80/20 Tip Credit Rule Is Target of Restaurant Group Lawsuit

Author: Michael Cardman, XpertHR Legal Editor

July 18, 2018

The restaurant industry is hoping to overturn a federal policy that prohibits employers from claiming a minimum wage tip credit for employees who spend more than 20% of their time performing duties that do not directly produce tips, such as washing dishes or making coffee.

The Restaurant Law Center, the legal arm of the National Restaurant Association, has filed a lawsuit against the US Department of Labor (DOL). The lawsuit asks a federal court in Texas to set aside a provision in the DOL's enforcement manual, often called the "80/20 rule," even though it did not go through federal rulemaking procedures.

Several collective actions filed under the Fair Labor Standards Act (FLSA) have cited the 80/20 rule in support of claims that employees were not eligible for the tip credit and therefore were entitled to back wages.

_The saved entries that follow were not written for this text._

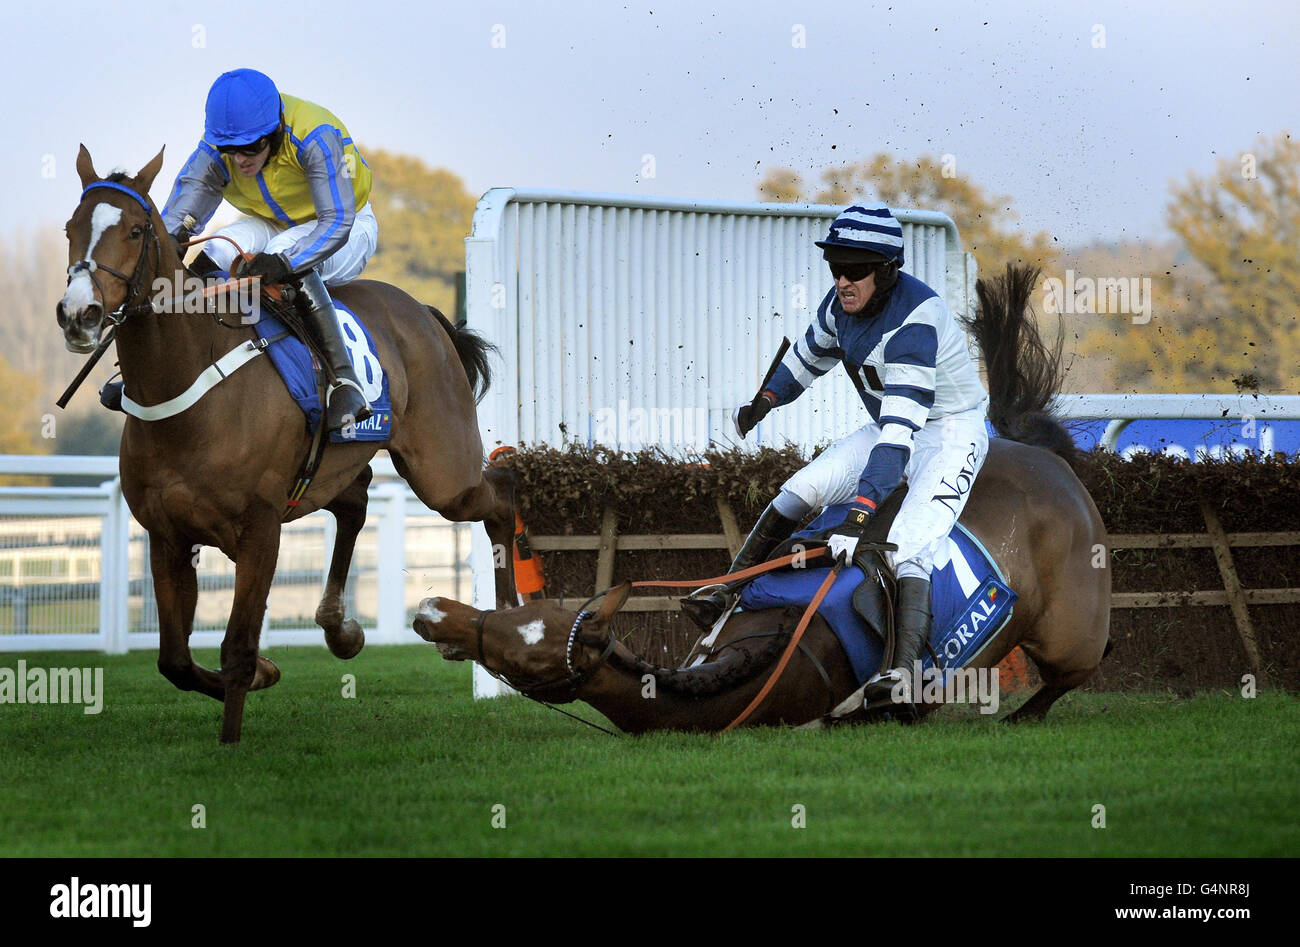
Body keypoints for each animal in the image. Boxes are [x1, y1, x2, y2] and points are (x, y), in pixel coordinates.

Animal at [58, 148, 517, 744]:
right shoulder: (168, 534)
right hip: (335, 468)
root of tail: (425, 313)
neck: (188, 390)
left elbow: (236, 647)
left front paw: (232, 737)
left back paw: (506, 621)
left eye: (135, 231)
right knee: (356, 502)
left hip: (445, 473)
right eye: (71, 228)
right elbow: (175, 660)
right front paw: (265, 674)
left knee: (499, 495)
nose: (79, 314)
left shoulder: (261, 531)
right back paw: (339, 628)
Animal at [410, 264, 1112, 733]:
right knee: (799, 492)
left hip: (1068, 624)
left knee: (1066, 672)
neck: (789, 645)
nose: (431, 609)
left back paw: (1021, 716)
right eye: (521, 615)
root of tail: (1041, 455)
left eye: (528, 654)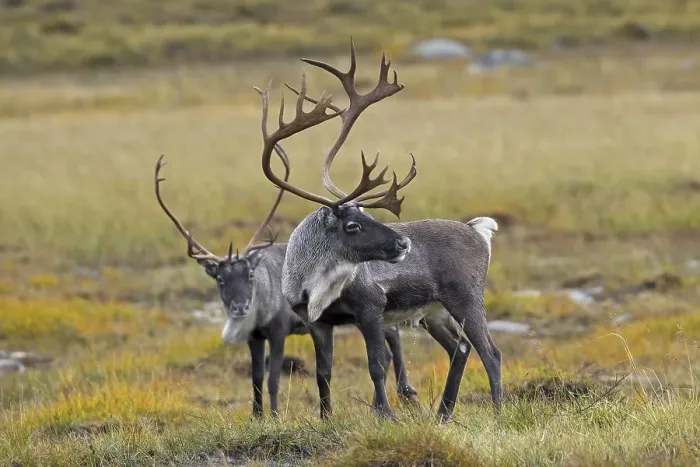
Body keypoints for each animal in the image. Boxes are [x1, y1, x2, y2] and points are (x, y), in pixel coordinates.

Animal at [153, 147, 423, 419]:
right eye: (220, 279)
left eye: (250, 275)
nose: (404, 243)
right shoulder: (256, 336)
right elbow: (256, 376)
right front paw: (257, 417)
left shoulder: (280, 329)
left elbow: (273, 378)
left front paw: (274, 416)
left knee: (392, 341)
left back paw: (403, 394)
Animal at [251, 39, 502, 421]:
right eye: (353, 225)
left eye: (367, 214)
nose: (404, 243)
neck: (315, 281)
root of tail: (479, 232)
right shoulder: (317, 322)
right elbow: (324, 371)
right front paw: (326, 418)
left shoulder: (370, 308)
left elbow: (376, 364)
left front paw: (385, 414)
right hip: (433, 311)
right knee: (460, 348)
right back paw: (443, 413)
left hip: (465, 297)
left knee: (490, 351)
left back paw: (500, 409)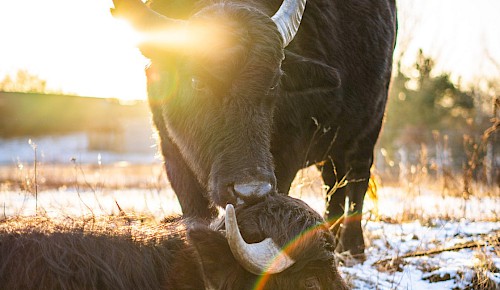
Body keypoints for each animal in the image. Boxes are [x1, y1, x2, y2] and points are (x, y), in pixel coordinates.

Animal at [112, 0, 398, 258]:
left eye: (274, 82)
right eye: (196, 81)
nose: (250, 192)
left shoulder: (287, 157)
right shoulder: (171, 152)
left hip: (368, 132)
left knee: (357, 182)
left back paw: (354, 247)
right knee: (333, 184)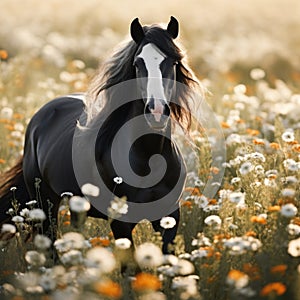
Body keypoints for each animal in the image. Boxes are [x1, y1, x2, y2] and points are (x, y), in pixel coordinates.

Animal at [0, 17, 202, 253]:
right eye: (138, 63)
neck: (149, 155)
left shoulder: (169, 217)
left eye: (174, 62)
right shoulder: (121, 223)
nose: (157, 111)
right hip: (43, 203)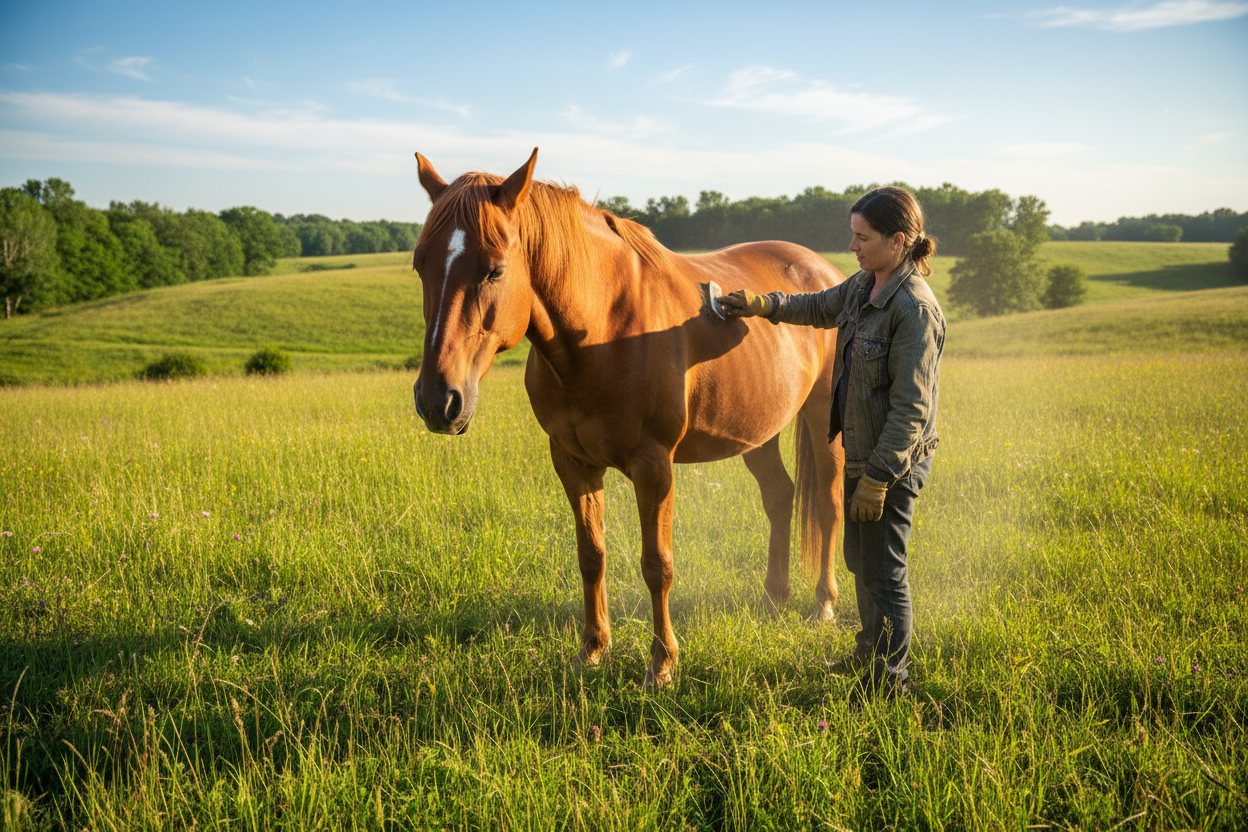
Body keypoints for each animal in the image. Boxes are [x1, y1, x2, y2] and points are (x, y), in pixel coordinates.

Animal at [411, 148, 846, 687]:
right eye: (420, 264)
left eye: (494, 270)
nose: (438, 401)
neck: (603, 331)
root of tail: (825, 273)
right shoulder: (572, 463)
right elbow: (591, 555)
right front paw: (592, 650)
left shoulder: (653, 466)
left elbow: (656, 564)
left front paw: (661, 664)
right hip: (757, 431)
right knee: (779, 497)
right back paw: (773, 597)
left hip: (822, 419)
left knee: (827, 504)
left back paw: (823, 604)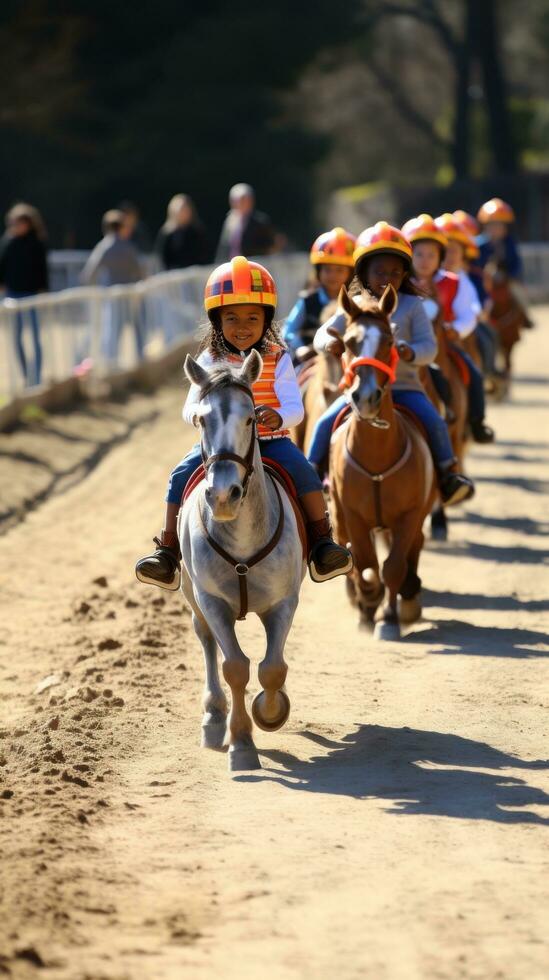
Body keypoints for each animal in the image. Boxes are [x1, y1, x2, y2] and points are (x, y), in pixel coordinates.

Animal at [179, 352, 304, 772]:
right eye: (201, 420)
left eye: (251, 418)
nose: (222, 496)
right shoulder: (212, 601)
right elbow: (234, 666)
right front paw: (242, 743)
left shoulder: (284, 601)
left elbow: (273, 667)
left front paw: (270, 711)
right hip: (192, 596)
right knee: (205, 641)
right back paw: (214, 717)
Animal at [330, 288, 436, 640]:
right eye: (349, 342)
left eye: (390, 340)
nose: (365, 397)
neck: (377, 456)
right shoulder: (354, 516)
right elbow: (365, 566)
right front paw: (367, 607)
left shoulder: (409, 515)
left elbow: (392, 567)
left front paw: (388, 618)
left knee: (412, 551)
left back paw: (408, 598)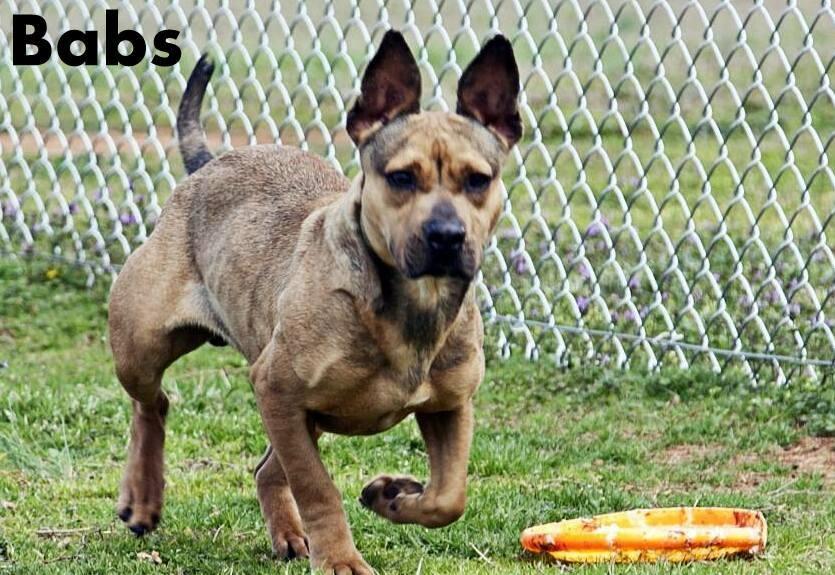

In 2011, the 8th Circuit Court of Appeals held that the 80/20 rule is reasonable and entitled to deference from the courts. In 2017, a three-judge panel of the 9th Circuit Court of Appeals, which covers Alaska, Arizona, California, Hawaii, Idaho, Montana, Nevada, Oregon and Washington, rejected the DOL's interpretation. However, earlier this year, the 9th Circuit ordered that the case be re-heard en banc in front of a full 11-judge panel.

If the Western District of Texas rules in favor of the restaurant industry and the 5th Circuit Court of Appeals upholds the ruling on appeal, or if the full 9th Circuit re-affirms its 2017 ruling, it would create a split in the circuits that could bring the issue before the US Supreme Court.